I am all set to buy the Nikon D7000 from Amazon- But wait a minute, they took their inventory off the product page stating that customers were returning and complaining of problems with this Nikon product. I had heard from others both camera technicians and web sites that this camera can have back focusing issues, but I figured that those bugs would be long gone two years after its release. Is Nikon trying to "pull a fast one" here by releasing an inventory of defective cameras to the Amazon buying public? It appears that this may be the case.

Unfortunately there is no way of finding out why Amazon has discontinued selling the Nikon D7000 at this time and Nikon isn't liable to to release its verdict on an issue that potentially could cost them tens of thousands of dollars in return/recall costs and add to that the re-furbishing expenses of these defective cameras not only seems better off not admitted. Their apparent lack of interest in the common consumer spending $1300.00 FOR A KNOWN DEFECTIVE PRODUCT REALLY IS INTOLORABLE!

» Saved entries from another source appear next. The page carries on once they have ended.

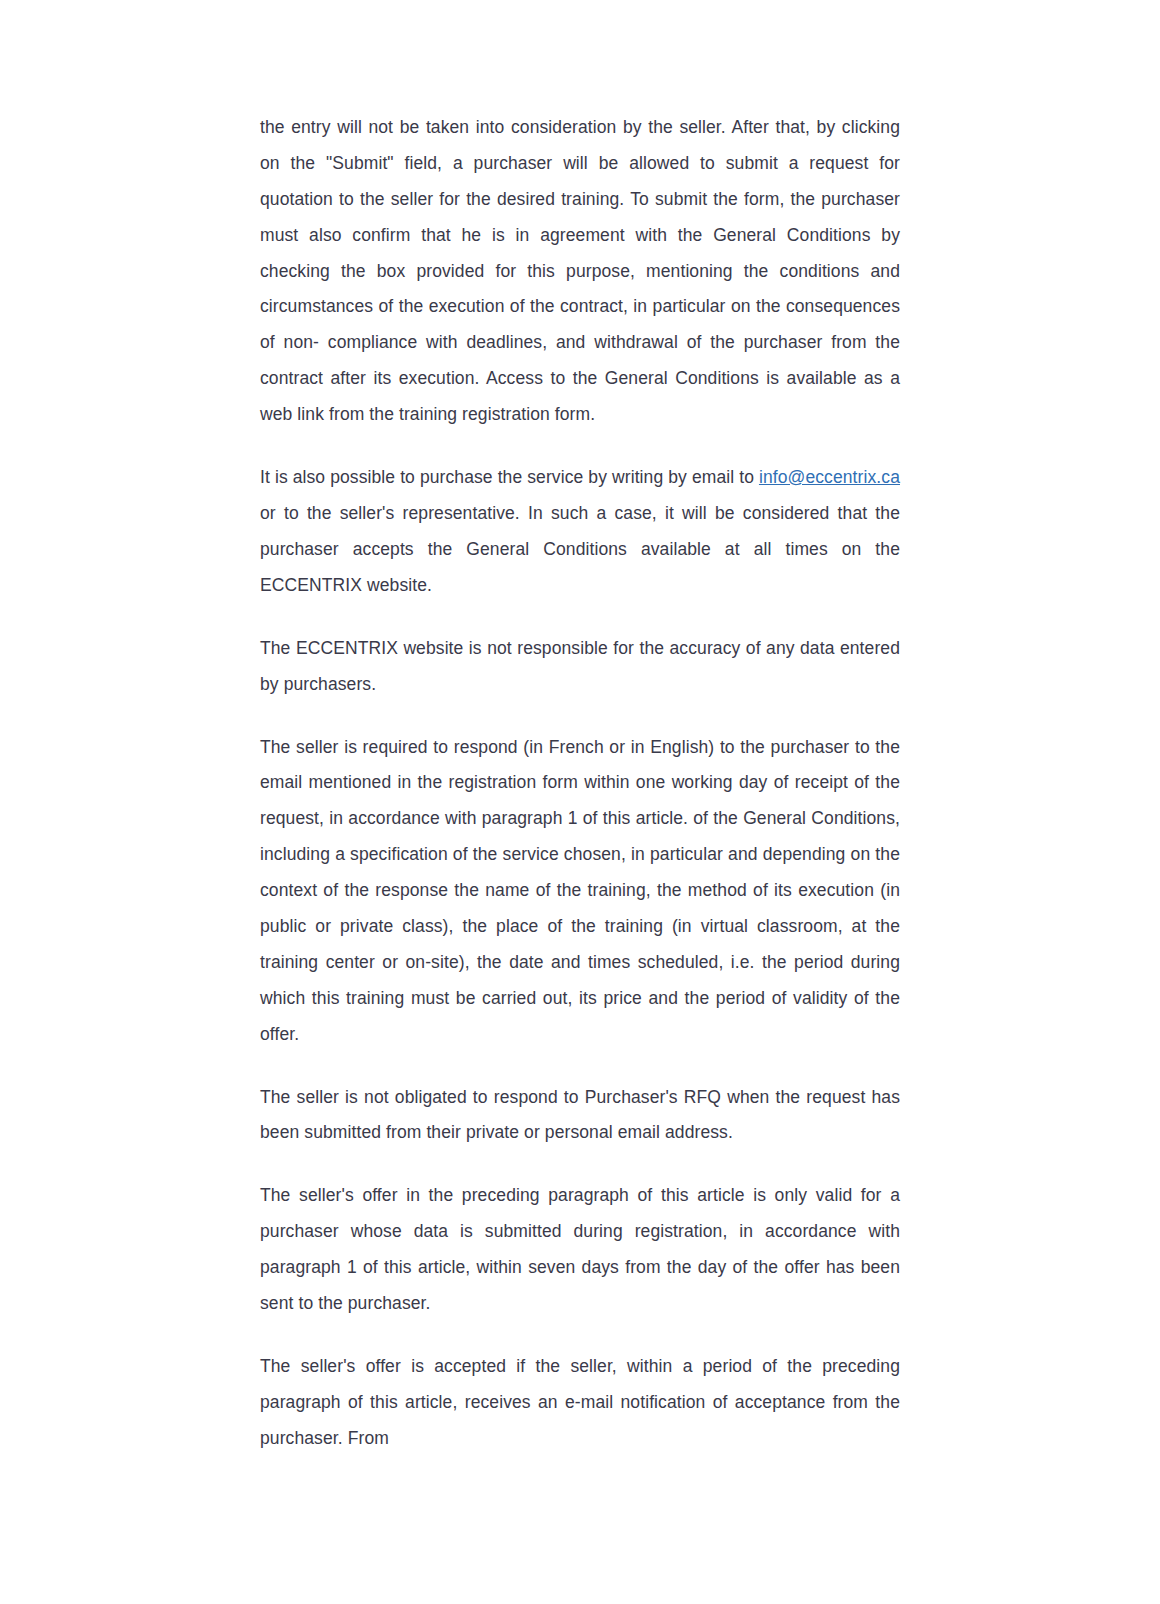the entry will not be taken into consideration by the seller. After that, by clicking on the "Submit" field, a purchaser will be allowed to submit a request for quotation to the seller for the desired training. To submit the form, the purchaser must also confirm that he is in agreement with the General Conditions by checking the box provided for this purpose, mentioning the conditions and circumstances of the execution of the contract, in particular on the consequences of non- compliance with deadlines, and withdrawal of the purchaser from the contract after its execution. Access to the General Conditions is available as a web link from the training registration form.
It is also possible to purchase the service by writing by email to info@eccentrix.ca or to the seller's representative. In such a case, it will be considered that the purchaser accepts the General Conditions available at all times on the ECCENTRIX website.
The ECCENTRIX website is not responsible for the accuracy of any data entered by purchasers.
The seller is required to respond (in French or in English) to the purchaser to the email mentioned in the registration form within one working day of receipt of the request, in accordance with paragraph 1 of this article. of the General Conditions, including a specification of the service chosen, in particular and depending on the context of the response the name of the training, the method of its execution (in public or private class), the place of the training (in virtual classroom, at the training center or on-site), the date and times scheduled, i.e. the period during which this training must be carried out, its price and the period of validity of the offer.
The seller is not obligated to respond to Purchaser's RFQ when the request has been submitted from their private or personal email address.
The seller's offer in the preceding paragraph of this article is only valid for a purchaser whose data is submitted during registration, in accordance with paragraph 1 of this article, within seven days from the day of the offer has been sent to the purchaser.
The seller's offer is accepted if the seller, within a period of the preceding paragraph of this article, receives an e-mail notification of acceptance from the purchaser. From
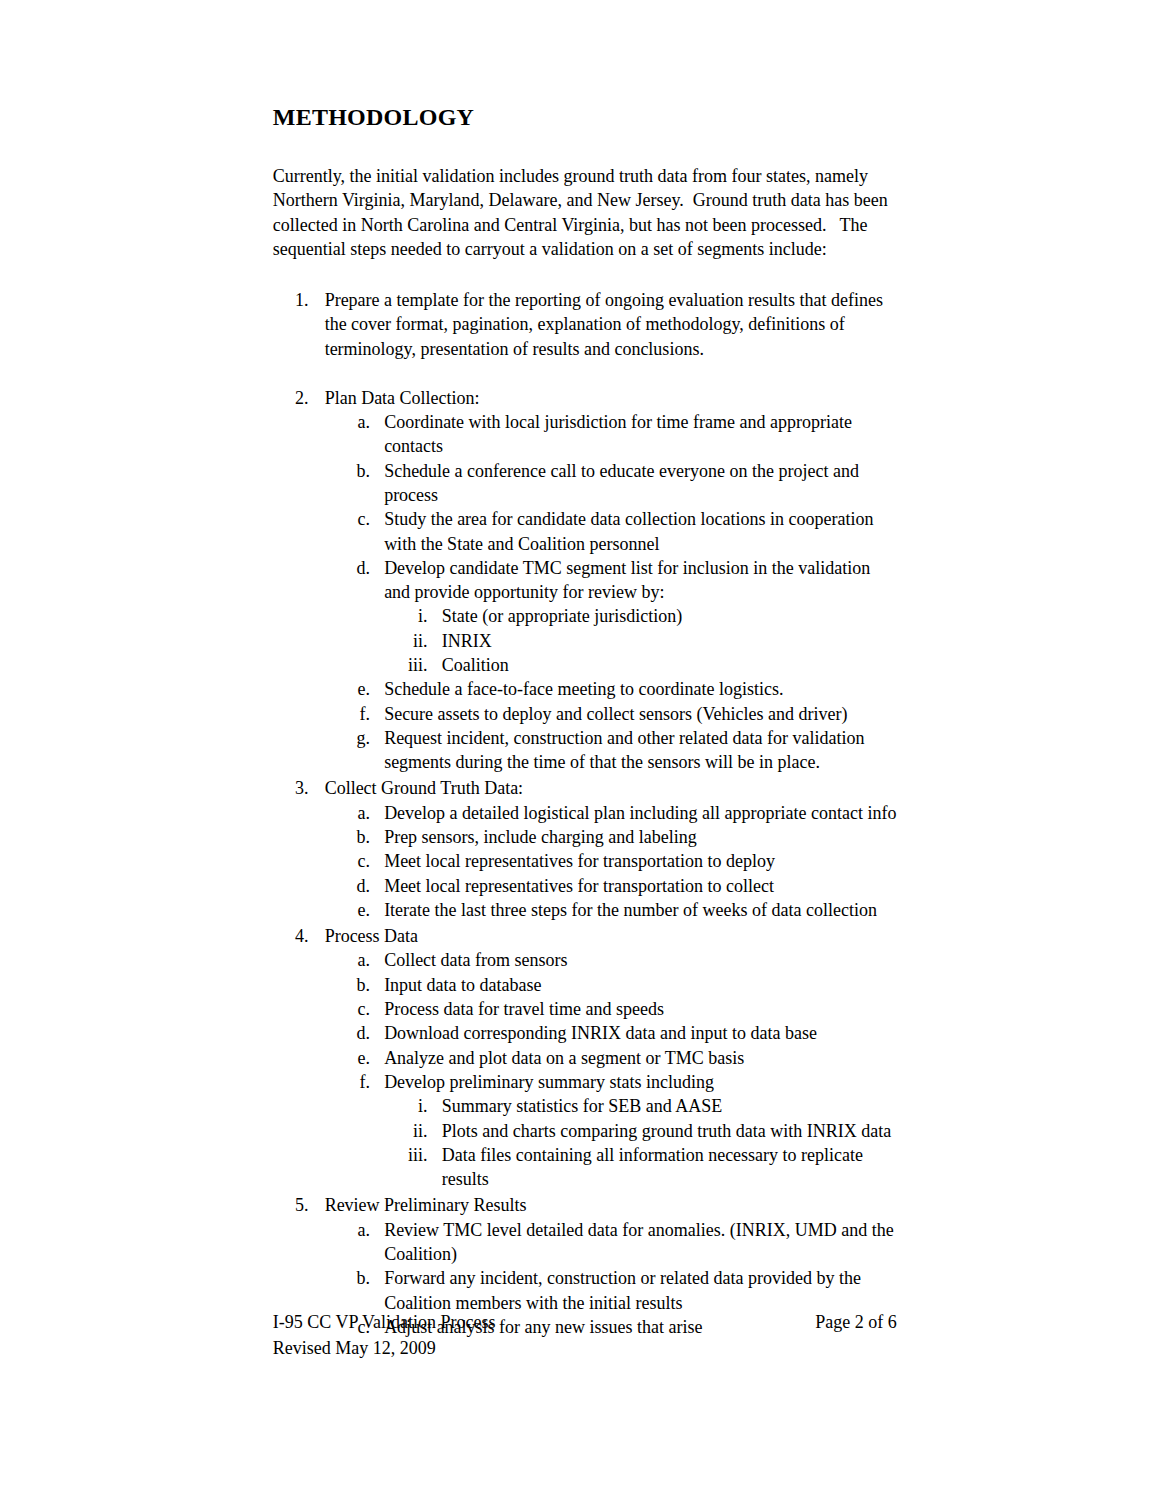METHODOLOGY
Currently, the initial validation includes ground truth data from four states, namely Northern Virginia, Maryland, Delaware, and New Jersey. Ground truth data has been collected in North Carolina and Central Virginia, but has not been processed. The sequential steps needed to carryout a validation on a set of segments include:
Prepare a template for the reporting of ongoing evaluation results that defines the cover format, pagination, explanation of methodology, definitions of terminology, presentation of results and conclusions.
Plan Data Collection:
Coordinate with local jurisdiction for time frame and appropriate contacts
Schedule a conference call to educate everyone on the project and process
Study the area for candidate data collection locations in cooperation with the State and Coalition personnel
Develop candidate TMC segment list for inclusion in the validation and provide opportunity for review by:
State (or appropriate jurisdiction)
INRIX
Coalition
Schedule a face-to-face meeting to coordinate logistics.
Secure assets to deploy and collect sensors (Vehicles and driver)
Request incident, construction and other related data for validation segments during the time of that the sensors will be in place.
Collect Ground Truth Data:
Develop a detailed logistical plan including all appropriate contact info
Prep sensors, include charging and labeling
Meet local representatives for transportation to deploy
Meet local representatives for transportation to collect
Iterate the last three steps for the number of weeks of data collection
Process Data
Collect data from sensors
Input data to database
Process data for travel time and speeds
Download corresponding INRIX data and input to data base
Analyze and plot data on a segment or TMC basis
Develop preliminary summary stats including
Summary statistics for SEB and AASE
Plots and charts comparing ground truth data with INRIX data
Data files containing all information necessary to replicate results
Review Preliminary Results
Review TMC level detailed data for anomalies. (INRIX, UMD and the Coalition)
Forward any incident, construction or related data provided by the Coalition members with the initial results
Adjust analysis for any new issues that arise
I-95 CC VP Validation Process
Page 2 of 6
Revised May 12, 2009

Is there anyone out there to really vouch for Nikon quality control and set this straight? Or, as I have recently discovered, it takes several Nikon calls and returns for them to "adjust" the camera and return it back to the poor guy who believed that they were without fault, before a spokesperson admits their mistake. I am hesitant to buy the D7000 and now I've heard that they are experiencing problems with the 600: though far fewer than the D7000. As far as I am concerned Nikon should take the hit and fully confess that its either poor quality control or a major design flaw that is inherent to this particular camera. What do you think? 

UPDATE:
As of this afternoon the item is again available from Amazon direct. I looked at B&H Photo out of New York (huge camera store), and the same D7000 w/ the kit lens 24-85 (same price as Amazon, $1296.00) had 287 customer reviews with the worst review rated 3 stars! There were no back-focus problems. In fact the average review of this product from this outlet was 4.8! What does this tell you? I don't believe that B&H holds back bad reviews. Maybe Amazon gets the "questionable D7000's" from Nikon because they are such a large web-based outlet.


----------



## SCraig (Oct 8, 2012)

Believe what you want.  Personally I've not heard of anyone having a back-focus problem with a D7000, however if you get one and it does have a back-focus problem, then adjust it to suit yourself.  There are fine focus adjustments in the firmware.


----------



## 1911Driver (Oct 18, 2012)

Otto, (My name is Andrew) I experienced photo quality issues with my D7000.  I did have to fine tune my D7000, not for focus, but general soft image issues. I was comparing images to my wife's Canon 60D.  The 60D is a nice camera.  If you get the D7000, I'd recomend an 18-200 lens instead of 18-55. I'd change to ADOBE RGB for color, I'd shoot in Vivid mode and fine tune my images from there.  Images were cool. Normal light temeratue setting that Nikon uses seems to be 5000 K, I'd bump it up to 5400K. The viewer on the Nikon is not as sharp as Canon, so it is deceptive when comparing images based on that. Back focus issue are easily addressed in settings. I did not experience any. I hope this helps. I am digging my D7000 after some initial hair pulling.


----------



## Patriot (Oct 19, 2012)

I haven't had any problems with my camera. If you can fix the problem yourself then I don't see why it's so big of a problem.


----------